The ministry's behaviour, which defies Fisher's formula, neither follows the dynamics of inflation nor does it understand why real interest rates matter for savings. This duality is creating an interest rate anarchy in the entire banking sector, making the most powerful tool of the sector defective. This is the fiercest threat to the banking sector and one which actually masks the ministry's fiscal incapacity. This is one of the main reasons why private investment as a share of GDP has remained almost stagnant for years. This is also one of the main reasons why Bangladesh still ranks below its neighbours in the Ease of Doing Business Index of the World Bank.

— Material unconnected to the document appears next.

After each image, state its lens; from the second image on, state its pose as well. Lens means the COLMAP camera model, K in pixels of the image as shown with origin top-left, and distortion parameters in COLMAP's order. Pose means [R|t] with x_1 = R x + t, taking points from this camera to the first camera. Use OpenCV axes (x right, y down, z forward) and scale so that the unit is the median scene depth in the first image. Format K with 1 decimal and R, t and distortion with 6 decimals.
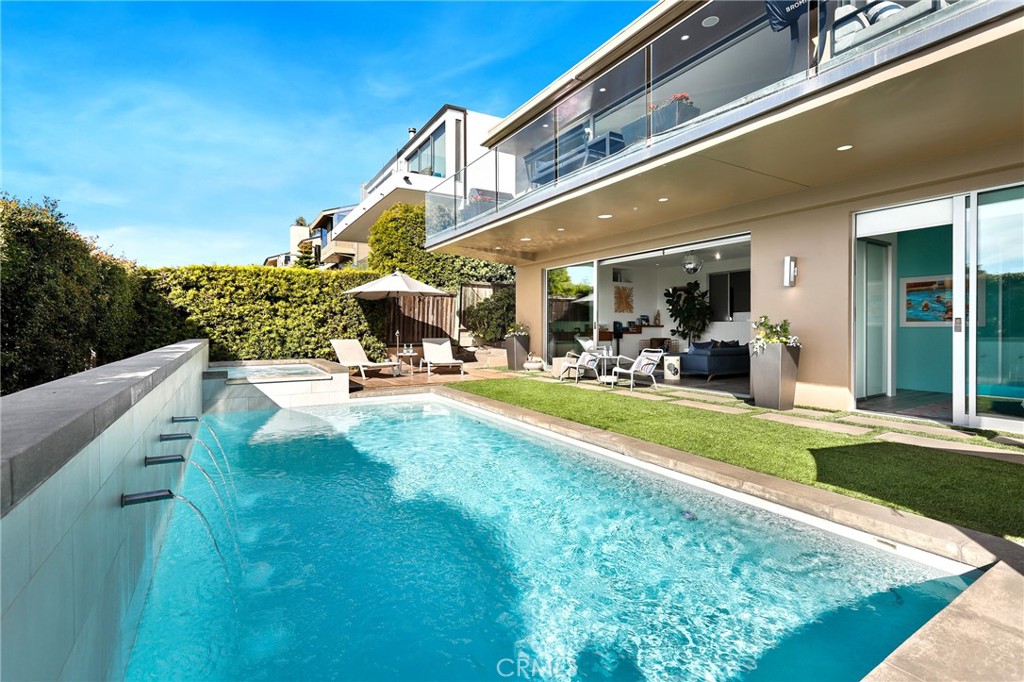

Thus, institutional irregularities and a lack of understanding of the theoretical underpinnings are at the root of the weaknesses of our banking sector including the default culture and poor governance. We live in a society whose ranking in the Knowledge Economy Index is one of the poorest in Asia and the Pacific. Policymakers seem to be more comfortable creating space for obedience to compliance, and not as comfortable freeing up space for knowledge, research, expertise, and skills. Despite trumpeting about innovation et al, we are the least innovative nation in Asia. We go on and on about our impressive growth figures, but we have failed to generate adequate jobs for the youth in the country. The informal sector still accounts for more than 80 percent of our labour force. Where is this growth going? Doesn't it nullify the truth of Okun's law which says that higher growth generates higher levels of employment?
Banking has come to a crossroads, but better ways can still be found. More autonomy for the central bank can be ensured by getting rid of the banking division of the ministry whose dual role is weakening the central administration of BB. We don't need the National Savings Department. Banks are supposed to take on the role of deposit mobilisation. NSD's nonmarket rates are obviously distortive for the market and private investment. Bangladesh shouldn't turn into a “savings society”. It needs investment more than ever before. More autonomy and greater economic insight of the central bank leadership, along with the elimination of fiscal trespassing on banking affairs, are the answers for a healthier banking sector in Bangladesh.
Dr Biru Paksha Paul is Professor of Economics at the State University of New York at Cortland. This writing draws from his recent speech at the BDI International Conference at Yale University.